Arien O’Connell Did Not Win the Nike Women’s Marathon in 2008

Arien O’Connell Did Not Win the Nike Women’s Marathon in 2008

Arien O’Connell undeniably ran the fastest time at the Nike Women’s Marathon back in 2008. She had a tremendous race and she ran a 12 minute PR, and now she also has a great story to tell her friends.

What Arien did not do, however, was win the race. Just because she ran 11 minutes faster than her next closest competitor, she was not the first woman to cross the finish line. The actual winner of the marathon was Nora Colligan.

Should there have been a 20 minute head start for the “elite” women? Probably not. Should some of those “elite” women have signed up as elites? Probably not. Should Arien have signed up as an elite? Questionable.

The fact remains, however, that there was an elite field, that for whatever reason did have a 20 minute head start, and the rules pertain to the first person to cross the line. Nora crossed it 9 minutes before Arien did.

Nike and the city of San Francisco have thankfully used this fiasco to improve the management of their race in the following years, and they did make good by offering Arien a complementary first place designation along with the prizes that come with first. Thankfully, they did not take the win away from Nora since she was in fact the one that won the race.

The elite start is a mainstay of large marathons, usually to allow the women a chance to shine and to make it easy for media vehicles to follow them so that they do not get lost in the crowd. However, the Nike race failed to draw an actual elite group of women to race, otherwise they wouldn’t have been beaten to the line despite a 20 minute head start.

A quick search on a few of the women in the elite field returns recent marathon times ranging from low to high 3 hour races.
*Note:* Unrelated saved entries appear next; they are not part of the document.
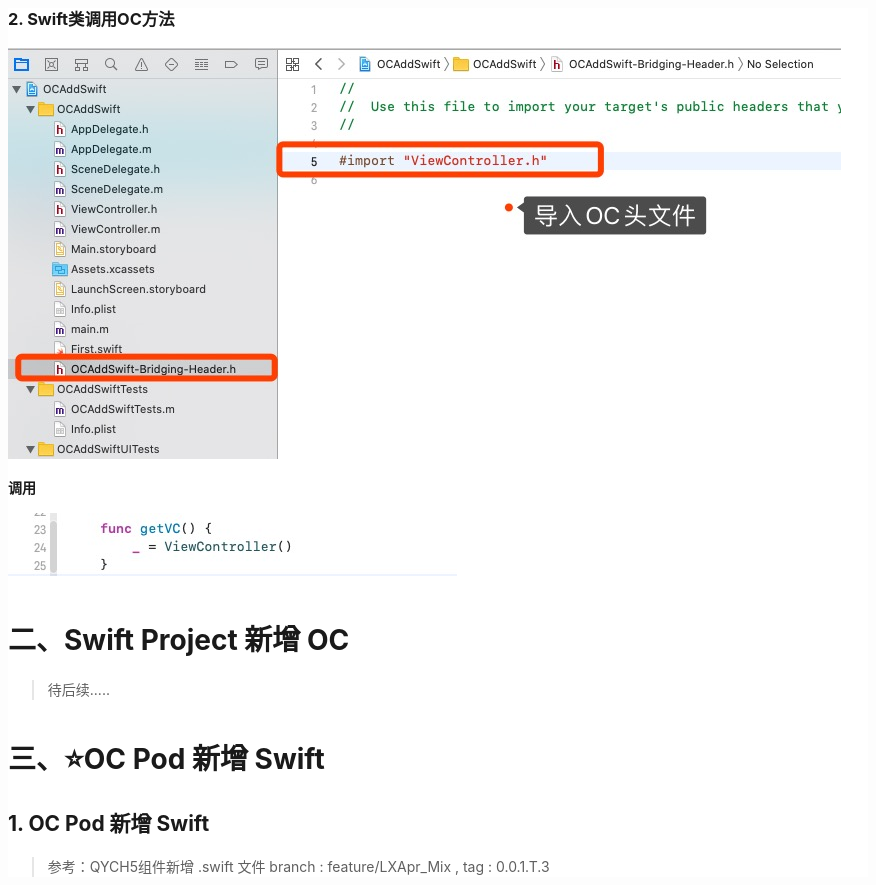 

### 2. Swift类调用OC方法

![](media_OC_Swift/012.jpg)



**调用**

![](media_OC_Swift/013.jpg)





# 二、Swift Project 新增 OC

> 待后续.....





# 三、⭐OC Pod 新增 Swift

## 1. OC Pod 新增 Swift

> 参考：QYCH5组件新增 .swift 文件  branch : feature/LXApr_Mix , tag : 0.0.1.T.3
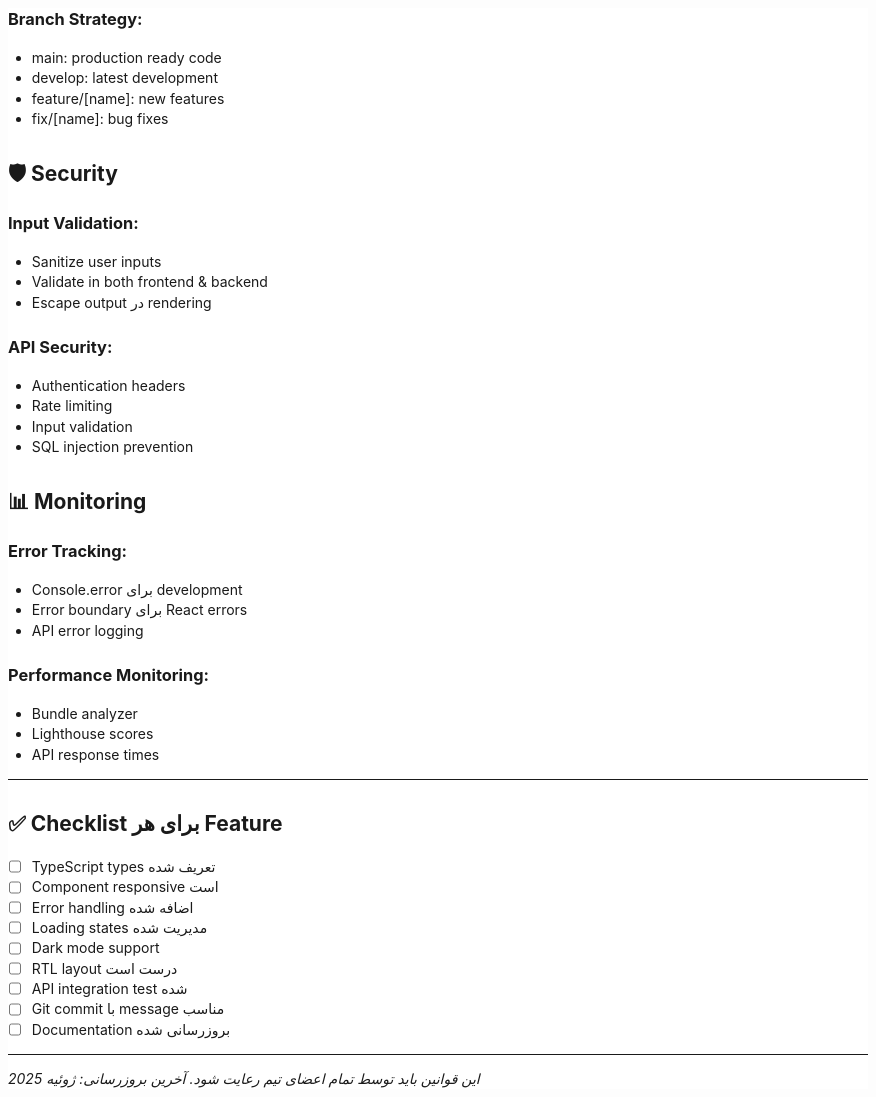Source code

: ### Branch Strategy:
- main: production ready code
- develop: latest development
- feature/[name]: new features
- fix/[name]: bug fixes

## 🛡️ Security

### Input Validation:
- Sanitize user inputs
- Validate in both frontend & backend
- Escape output در rendering

### API Security:
- Authentication headers
- Rate limiting
- Input validation
- SQL injection prevention

## 📊 Monitoring

### Error Tracking:
- Console.error برای development
- Error boundary برای React errors
- API error logging

### Performance Monitoring:
- Bundle analyzer
- Lighthouse scores
- API response times

---

## ✅ Checklist برای هر Feature

- [ ] TypeScript types تعریف شده
- [ ] Component responsive است
- [ ] Error handling اضافه شده
- [ ] Loading states مدیریت شده
- [ ] Dark mode support
- [ ] RTL layout درست است
- [ ] API integration test شده
- [ ] Git commit با message مناسب
- [ ] Documentation بروزرسانی شده

---

*این قوانین باید توسط تمام اعضای تیم رعایت شود.*
*آخرین بروزرسانی: ژوئیه 2025*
With nothing to go on other than an elite designation, Arien is nowhere close to being an elite runner, nor are most of the women that started in the elite corral.

To get around this problem, Nike finally acknowledged that the race is predominantly run by women with only 15 men in the top 50 finishers, and they did away with an elite start 20 minutes ahead of the rest of the field and just let them race it out the normal way.